##### Estratto fornito #####
Dal punto di vista tecnico, cosa trova di nuovo nell’architettura africana?
Questa è una domanda molto importante con cui ho avuto a che fare negli ultimi 30 anni perché mi viene rivolta abbastanza spesso. Mi si chiede: che cosa hai imparato in Africa? e “Cosa ti attrae?” e “Perché rispetti così tanto l’architettura africana? Lì ci sono solo baracche, slums e povertà”. Entrambe le cose sono vere. C’è tanta povertà. Ma in quella povertà di tanti cittadini africani si trova un’enorme creatività ed energia che è stata usata per costruire le loro città.
Molte di queste sono state costruite dai loro stessi cittadini senza l’intervento di architetti e solo con un modesto contributo da parte degli urbanisti. Se si prende in considerazione cosa hanno realizzato in termini di qualità del loro ambiente di vita, ovviamente ci sono eccezioni, ci sono baraccopoli, ma in generale gli insediamenti informali, come vengono chiamati, alla periferia delle città africane, sono spesso dei posti dove si può vivere abbastanza bene, qualche volta anche molto bene. Sono dei posti dove c’è molta attenzione sul come le persone si riuniscono, su come le persone vivono.
##### Dati #####
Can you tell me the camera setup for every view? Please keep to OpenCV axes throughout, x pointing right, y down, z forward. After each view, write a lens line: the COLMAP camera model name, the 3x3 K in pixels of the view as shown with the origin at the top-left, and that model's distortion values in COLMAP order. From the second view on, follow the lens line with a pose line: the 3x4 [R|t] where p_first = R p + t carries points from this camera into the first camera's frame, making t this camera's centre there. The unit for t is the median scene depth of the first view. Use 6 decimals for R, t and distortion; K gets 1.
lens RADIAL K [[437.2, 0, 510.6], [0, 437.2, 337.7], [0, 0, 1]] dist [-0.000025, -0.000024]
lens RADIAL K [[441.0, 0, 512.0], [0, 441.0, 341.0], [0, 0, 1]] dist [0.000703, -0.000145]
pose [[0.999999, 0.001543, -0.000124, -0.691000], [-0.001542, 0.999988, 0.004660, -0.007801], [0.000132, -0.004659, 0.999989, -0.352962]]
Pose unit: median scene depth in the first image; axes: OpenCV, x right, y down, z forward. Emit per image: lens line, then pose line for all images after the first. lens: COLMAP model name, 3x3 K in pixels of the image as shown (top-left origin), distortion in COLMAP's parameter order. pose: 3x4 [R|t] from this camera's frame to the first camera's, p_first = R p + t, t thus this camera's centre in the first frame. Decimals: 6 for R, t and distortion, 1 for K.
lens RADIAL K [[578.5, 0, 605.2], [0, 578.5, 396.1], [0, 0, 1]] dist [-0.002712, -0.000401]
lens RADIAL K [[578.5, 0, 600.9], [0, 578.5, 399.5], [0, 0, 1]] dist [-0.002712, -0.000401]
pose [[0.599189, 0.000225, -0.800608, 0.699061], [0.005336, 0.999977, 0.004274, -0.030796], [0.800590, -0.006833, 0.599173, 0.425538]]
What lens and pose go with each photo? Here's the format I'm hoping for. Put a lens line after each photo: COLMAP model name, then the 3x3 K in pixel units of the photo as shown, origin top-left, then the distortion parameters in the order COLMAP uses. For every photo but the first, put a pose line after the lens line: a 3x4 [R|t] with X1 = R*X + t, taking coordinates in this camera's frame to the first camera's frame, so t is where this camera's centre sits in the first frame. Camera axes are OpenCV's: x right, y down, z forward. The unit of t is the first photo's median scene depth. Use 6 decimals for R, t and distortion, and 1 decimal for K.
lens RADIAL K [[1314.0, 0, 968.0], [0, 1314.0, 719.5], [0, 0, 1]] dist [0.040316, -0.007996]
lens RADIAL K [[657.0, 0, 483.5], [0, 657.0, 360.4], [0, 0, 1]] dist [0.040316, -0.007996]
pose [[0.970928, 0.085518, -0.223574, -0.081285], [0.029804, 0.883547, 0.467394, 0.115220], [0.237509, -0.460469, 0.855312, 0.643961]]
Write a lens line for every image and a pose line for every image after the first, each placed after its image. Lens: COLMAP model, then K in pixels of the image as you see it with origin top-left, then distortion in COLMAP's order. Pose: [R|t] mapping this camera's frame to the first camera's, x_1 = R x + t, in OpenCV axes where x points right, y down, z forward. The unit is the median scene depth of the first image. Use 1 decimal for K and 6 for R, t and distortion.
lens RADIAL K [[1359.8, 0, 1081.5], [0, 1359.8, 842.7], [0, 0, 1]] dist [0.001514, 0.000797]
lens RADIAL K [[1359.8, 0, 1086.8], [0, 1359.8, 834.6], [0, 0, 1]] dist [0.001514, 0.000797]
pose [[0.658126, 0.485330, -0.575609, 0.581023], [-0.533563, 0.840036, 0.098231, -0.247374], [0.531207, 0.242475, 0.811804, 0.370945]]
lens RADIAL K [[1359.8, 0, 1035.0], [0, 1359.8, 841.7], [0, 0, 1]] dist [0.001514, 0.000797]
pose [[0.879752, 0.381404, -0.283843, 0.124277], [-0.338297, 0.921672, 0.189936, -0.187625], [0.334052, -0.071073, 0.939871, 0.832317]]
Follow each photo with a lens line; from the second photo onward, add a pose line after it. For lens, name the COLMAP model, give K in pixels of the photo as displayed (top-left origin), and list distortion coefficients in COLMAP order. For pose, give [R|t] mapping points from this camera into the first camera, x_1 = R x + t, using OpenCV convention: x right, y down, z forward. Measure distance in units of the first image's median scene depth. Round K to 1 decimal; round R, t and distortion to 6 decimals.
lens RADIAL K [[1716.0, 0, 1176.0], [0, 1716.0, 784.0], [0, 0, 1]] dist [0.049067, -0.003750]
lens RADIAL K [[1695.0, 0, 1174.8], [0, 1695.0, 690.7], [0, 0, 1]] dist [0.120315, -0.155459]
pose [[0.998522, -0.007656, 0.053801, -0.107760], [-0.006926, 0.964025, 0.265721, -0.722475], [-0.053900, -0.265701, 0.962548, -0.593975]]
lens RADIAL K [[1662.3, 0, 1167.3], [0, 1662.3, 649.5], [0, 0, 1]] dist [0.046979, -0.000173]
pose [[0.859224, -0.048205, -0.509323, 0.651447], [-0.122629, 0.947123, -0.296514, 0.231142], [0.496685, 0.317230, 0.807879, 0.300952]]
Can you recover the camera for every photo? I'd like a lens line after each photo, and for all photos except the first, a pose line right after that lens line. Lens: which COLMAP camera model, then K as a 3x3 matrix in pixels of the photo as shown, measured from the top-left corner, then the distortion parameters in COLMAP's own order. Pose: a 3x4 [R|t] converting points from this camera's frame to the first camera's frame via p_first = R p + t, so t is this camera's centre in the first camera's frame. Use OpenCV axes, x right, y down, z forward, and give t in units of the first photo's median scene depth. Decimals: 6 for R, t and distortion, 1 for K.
#####
### Esercizi
A. Riporta fedelmente il passo del testo sull'architettura africana da "Dal punto di" a "le loro città.".
B. Secondo il testo sull'architettura africana, chi ha costruito molte delle città africane?
C. Scrivi il seguito del testo sull'architettura africana, riprendendo subito dopo l'ultima frase.
I record non servono per svolgere gli esercizi.

### Soluzioni
A.
Dal punto di vista tecnico, cosa trova di nuovo nell’architettura africana?
Questa è una domanda molto importante con cui ho avuto a che fare negli ultimi 30 anni perché mi viene rivolta abbastanza spesso. Mi si chiede: che cosa hai imparato in Africa? e “Cosa ti attrae?” e “Perché rispetti così tanto l’architettura africana? Lì ci sono solo baracche, slums e povertà”. Entrambe le cose sono vere. C’è tanta povertà. Ma in quella povertà di tanti cittadini africani si trova un’enorme creatività ed energia che è stata usata per costruire le loro città.

B. I loro stessi cittadini, senza l'intervento di architetti e con un modesto contributo da parte degli urbanisti.

C.
Questa creatività, questo modo di creare il proprio ambiente speciale è qualcosa che è molto distante da ciò che facciamo in Europa. Soprattutto nel mio paese dove ogni insediamento è sottoposto a regole e ad istituzioni formali, dove rimane pochissimo spazio per l’individuo, per il cittadino affinché questi possa creare il proprio ambiente. Questo è uno degli aspetti.
Un altro aspetto riguarda la temporaneità dell’architettura africana. In Europa costruiamo pensando che ciò che facciamo debba durare tra i 50 e i 100 anni. Nonostante questo continuiamo a demolire abbastanza spesso dopo vent’anni. Tutto ciò non è per niente sostenibile. Al contrario in Africa la gente costruisce per un periodo di tempo molto più breve. Forse solo per 15 anni o anche di meno. Solo una parte di una generazione, una parte di una vita. Tutto ciò è qualcosa che abbiamo dimenticato, o forse che non abbiamo mai conosciuto, in Europa. Qualcosa che penso valga la pena di studiare è come creare una casa o un ambiente di vita che non deve durare per 100 anni ma che è come un pezzo di stoffa che deve durare per 10, 15 anni.
Questi sono solo alcuni esempi di problemi e soluzioni che ho trovato durante il mio periodo di lavoro in Africa e che penso che valga la pena studiare per noi stessi.
Può fare un esempio di costruzione africana, un’interpretazione africana di casa o di spazio di vita? Mi riferisco a quando ha detto che nelle periferie delle città africane ha trovato molto spazio libero affinché i cittadini possano costruire le loro stesse case e il loro spazio di vita. Può fare un esempio?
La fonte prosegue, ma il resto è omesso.